It was bound to happen at some point. Some douchebag has released a Sandy Hook video game. And truth be told, I’m surprised we let these sorts of things bother us.

There are few tragedies in American history that haven’t been commodified — from the 9/11 attacks to Pearl Harbor. They’ve given birth to movies, talk show conspiracy books, and commemorative coins from the Franklin Fucking Mint.

Surely there is a special place in American hell for the soulless capitalist who makes a quick buck off of another’s suffering and the misguided uber-patriots who enable them, a place where fire-breathing bald eagles claw out their eyes and rip the innards out of their bodies and devil drones drop targeted strikes on their bare asses. 

However, as vile as the creator of The Slaying of Sandy Hook video game is, he’s nowhere near as sick and twisted and deserving of our contempt as the members of Congress, who failed to pass meaningful gun control after the Newtown, Conn. shooting.

And he’s nowhere near as foul-hearted as the leaders of the NRA, who continue to feed their members apocalyptic anti-government conspiracy porn fantasies in order to boost gun sales.

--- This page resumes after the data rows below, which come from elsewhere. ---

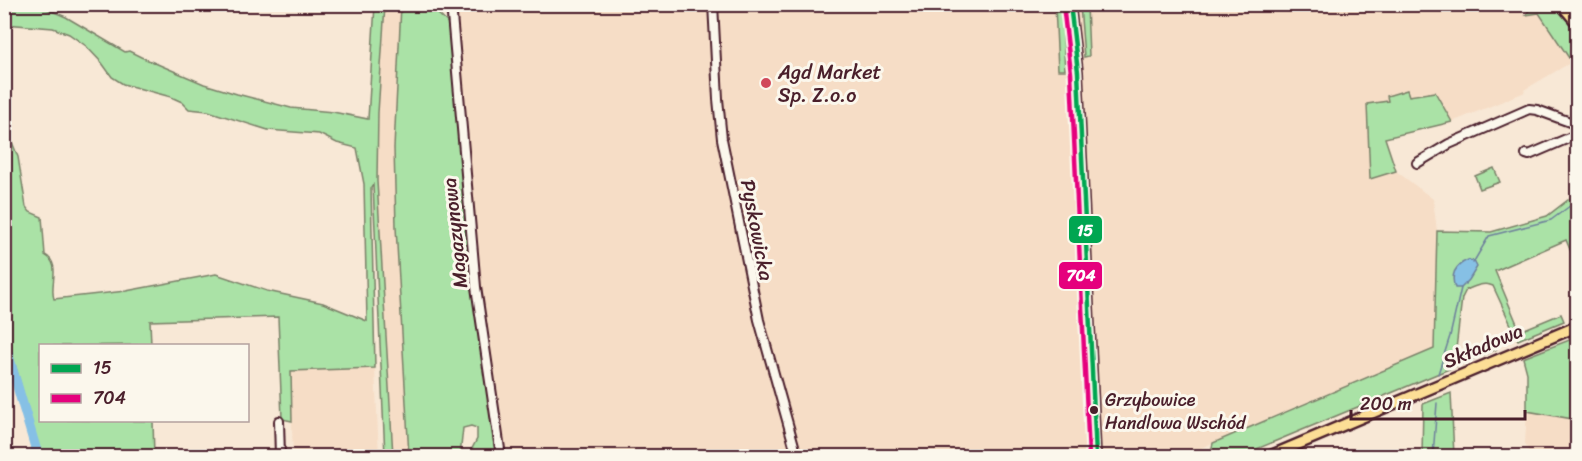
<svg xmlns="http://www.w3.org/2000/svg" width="1582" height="461" font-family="Sriracha,sans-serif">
  <rect width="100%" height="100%" fill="#f8e8d6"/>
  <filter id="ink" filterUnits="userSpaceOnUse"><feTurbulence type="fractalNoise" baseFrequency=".0167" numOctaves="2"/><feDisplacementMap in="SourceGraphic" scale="12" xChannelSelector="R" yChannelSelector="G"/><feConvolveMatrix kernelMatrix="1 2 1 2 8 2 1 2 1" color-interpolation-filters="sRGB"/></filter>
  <g filter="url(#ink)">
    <!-- built -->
    <g fill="#f6ddc6">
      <polygon points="385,5 401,5 394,148 396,227 409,456 393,456 380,265 377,181 378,113"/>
      <polygon points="453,5 1066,5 1071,41 1074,79 1092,456 504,456 495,387 480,298"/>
      <polygon points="1073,5 1520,5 1517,9 1525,15 1539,13 1562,45 1562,50 1569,58 1573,56 1575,60 1524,90 1525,92 1452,122 1435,92 1409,96 1407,90 1387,96 1388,101 1367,104 1371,179 1396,171 1433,199 1437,231 1434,349 1182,456 1098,456 1081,86"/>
      <polygon points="375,368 379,456 293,456 290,371"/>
      <polygon points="1577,384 1577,456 1530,456 1525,443 1527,411 1573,419"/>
    </g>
    <!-- green -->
    <g fill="#aae2a6" stroke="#7a8068" stroke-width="1.5">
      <path d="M5,4L38,5L66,17L125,52L129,51L141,57L204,84L237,94L291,108L333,112L368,119L375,5H385L378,113L377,181L393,456H385L373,185L371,188L375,368L291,371L292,421L282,419L278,317L150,321L151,345L40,346V420L153,421L154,456H41L5,329V107L10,137L18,157L26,207L30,212L42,217L45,255C62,264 49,285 54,299L126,291L216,274L267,291L323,303L367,321L364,184L357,148L337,143L319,134L268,130L208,111L189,109L182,102L171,97L123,84L112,77L102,63L86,46L69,34L53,28L5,24Z"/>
      <polygon points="401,5 437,5 438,14 449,24 498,456 468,456 477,439 477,428 471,426 463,428 460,456 409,456 396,227 394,148"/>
      <polygon points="1055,5 1061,5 1065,70 1058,70"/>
      <polygon points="1080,5 1087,5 1089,56 1084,57"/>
      <polygon points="1532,5 1557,5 1577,32 1577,58 1575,60 1573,56 1569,58 1539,13 1526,15"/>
      <polygon points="1407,90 1409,96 1435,92 1452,122 1385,138 1396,171 1370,179 1367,104 1388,101 1387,96"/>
      <polygon points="1494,168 1500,182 1480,189 1475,176"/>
      <path d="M1577,193V211L1571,220L1577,236V266L1566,240L1495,271L1520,331L1561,314L1564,321L1518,340L1493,286C1484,282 1475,286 1466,290L1462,298L1456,349L1457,353L1461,356L1497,349L1240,456H1202L1211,452L1213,443L1434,349L1437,231L1491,232L1547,216Z"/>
      <polygon points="1577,337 1577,384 1573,419 1527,411 1527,373 1523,358"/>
      <polygon points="1451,393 1454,456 1422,456 1423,404"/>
    </g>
    <!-- water -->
    <path fill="#86c0e5" stroke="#6e809b" stroke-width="1.5" d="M1468,260L1474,261L1477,267L1469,280L1461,288H1455C1450,274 1456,265 1468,260Z"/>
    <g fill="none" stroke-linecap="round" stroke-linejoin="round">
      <!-- stream -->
      <g stroke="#6e809b" stroke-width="1.5">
        <polyline points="1473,263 1489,236 1551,220 1578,200"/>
        <polyline points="1438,374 1450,336 1461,288"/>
        <polyline points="1433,456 1437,403"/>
      </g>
      <!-- river -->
      <polyline stroke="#86c0e5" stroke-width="10" points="4,341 38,456"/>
      <!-- minor casing -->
      <g stroke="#4a1f2b" stroke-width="12">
        <g id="minor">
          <polyline points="451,4 476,287 501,456"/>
          <polyline points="713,4 718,99 722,139 759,320 797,456"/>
          <polyline points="1070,4 1078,72 1096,456"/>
          <polyline points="1526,154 1529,155 1578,134"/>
          <polyline points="1417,163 1449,144 1529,109 1537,110 1578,125"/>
          <polyline points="279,421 280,456"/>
        </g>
      </g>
      <!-- major casing -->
      <g stroke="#4a1f2b" stroke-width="14">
        <g id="major">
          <polyline points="1561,4 1578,24"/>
          <polyline points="1270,456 1578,326"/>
        </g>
      </g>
      <!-- minor -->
      <use href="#minor" stroke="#fbf7ec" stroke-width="8"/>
      <!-- major -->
      <use href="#major" stroke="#fcde96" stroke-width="9"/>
      <!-- bus-1 casing -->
      <g stroke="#fbf7ec" stroke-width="9">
        <polyline id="bus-1" points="1070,4 1078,72 1096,456"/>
      </g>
      <!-- bus-2 casing -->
      <g stroke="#fbf7ec" stroke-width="9">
        <polyline id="bus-2" points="1063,5 1071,73 1089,456"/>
      </g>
      <!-- bus-1 -->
      <use href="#bus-1" stroke="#00a651" stroke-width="4.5"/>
      <!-- bus-2 -->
      <use href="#bus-2" stroke="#e5007d" stroke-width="4.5"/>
    </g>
  </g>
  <!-- markers -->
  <circle fill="#d1495b" stroke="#fbf7ec" stroke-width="2" cx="766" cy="83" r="6"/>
  <circle fill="#4a1f2b" stroke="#fbf7ec" stroke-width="2" cx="1094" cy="410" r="5"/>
  <g text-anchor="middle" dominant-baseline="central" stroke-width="6" stroke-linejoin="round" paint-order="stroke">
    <!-- bus labels -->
    <g font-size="18" fill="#4a1f2b" stroke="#fbf7ec" text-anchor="start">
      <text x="1105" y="400">Grzybowice<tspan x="1105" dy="23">Handlowa Wschód</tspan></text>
    </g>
    <!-- poi labels -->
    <g font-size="20" fill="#4a1f2b" stroke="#fbf7ec" text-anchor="start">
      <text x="778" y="72">Agd Market<tspan x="778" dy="23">Sp. Z.o.o</tspan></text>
    </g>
    <!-- street labels -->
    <g font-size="20" fill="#4a1f2b" stroke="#fbf7ec">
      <text transform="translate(757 230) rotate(79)">Pyskowicka</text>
      <text transform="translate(455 233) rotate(-96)">Magazynowa</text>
      <text transform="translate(1483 346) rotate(-23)">Składowa</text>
    </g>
  </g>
  <g stroke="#fbf7ec" stroke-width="2">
    <rect x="1068" y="215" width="35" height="29" rx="6" fill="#00a651"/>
    <rect x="1058" y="261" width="45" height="29" rx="6" fill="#e5007d"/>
  </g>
  <g font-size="16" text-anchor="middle" font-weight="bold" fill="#fff">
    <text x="1085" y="236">15</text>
    <text x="1081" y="281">704</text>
  </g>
  <!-- margin -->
  <rect width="1582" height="461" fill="none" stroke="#fbf7ec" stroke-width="24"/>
  <rect x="12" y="12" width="1558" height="437" fill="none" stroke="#4a1f2b" stroke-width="2" filter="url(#ink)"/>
  <!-- legend -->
  <rect x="39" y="344" width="210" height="78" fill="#fbf7ec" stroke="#b4a19f" stroke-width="1.5"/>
  <rect x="51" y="364" width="30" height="9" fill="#00a651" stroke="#b4a19f" stroke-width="1.5"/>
  <text x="93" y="374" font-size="18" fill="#4a1f2b">15</text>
  <rect x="51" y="394" width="30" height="9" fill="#e5007d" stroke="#b4a19f" stroke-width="1.5"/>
  <text x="93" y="404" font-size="18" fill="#4a1f2b">704</text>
  <!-- scale -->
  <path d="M1351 410v9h174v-9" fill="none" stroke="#4a1f2b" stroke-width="3"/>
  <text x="1360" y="410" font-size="18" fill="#4a1f2b" stroke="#fbf7ec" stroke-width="4.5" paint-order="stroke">200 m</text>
</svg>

And nor is he as sick and twisted as the armchair cops like Ted Nugent, who want to turn our country into a conceal-and-carry Wild West shoot out, and tin-foilers like Alex Jones, who believe the U.S. government staged the entire shooting as a precursor to a war against gun owners that will only end when Uncle Sam has sent them all to FEMA death camps.

Compared to assholes like these, the guy behind the Sandy Hook game is a model fucking citizen.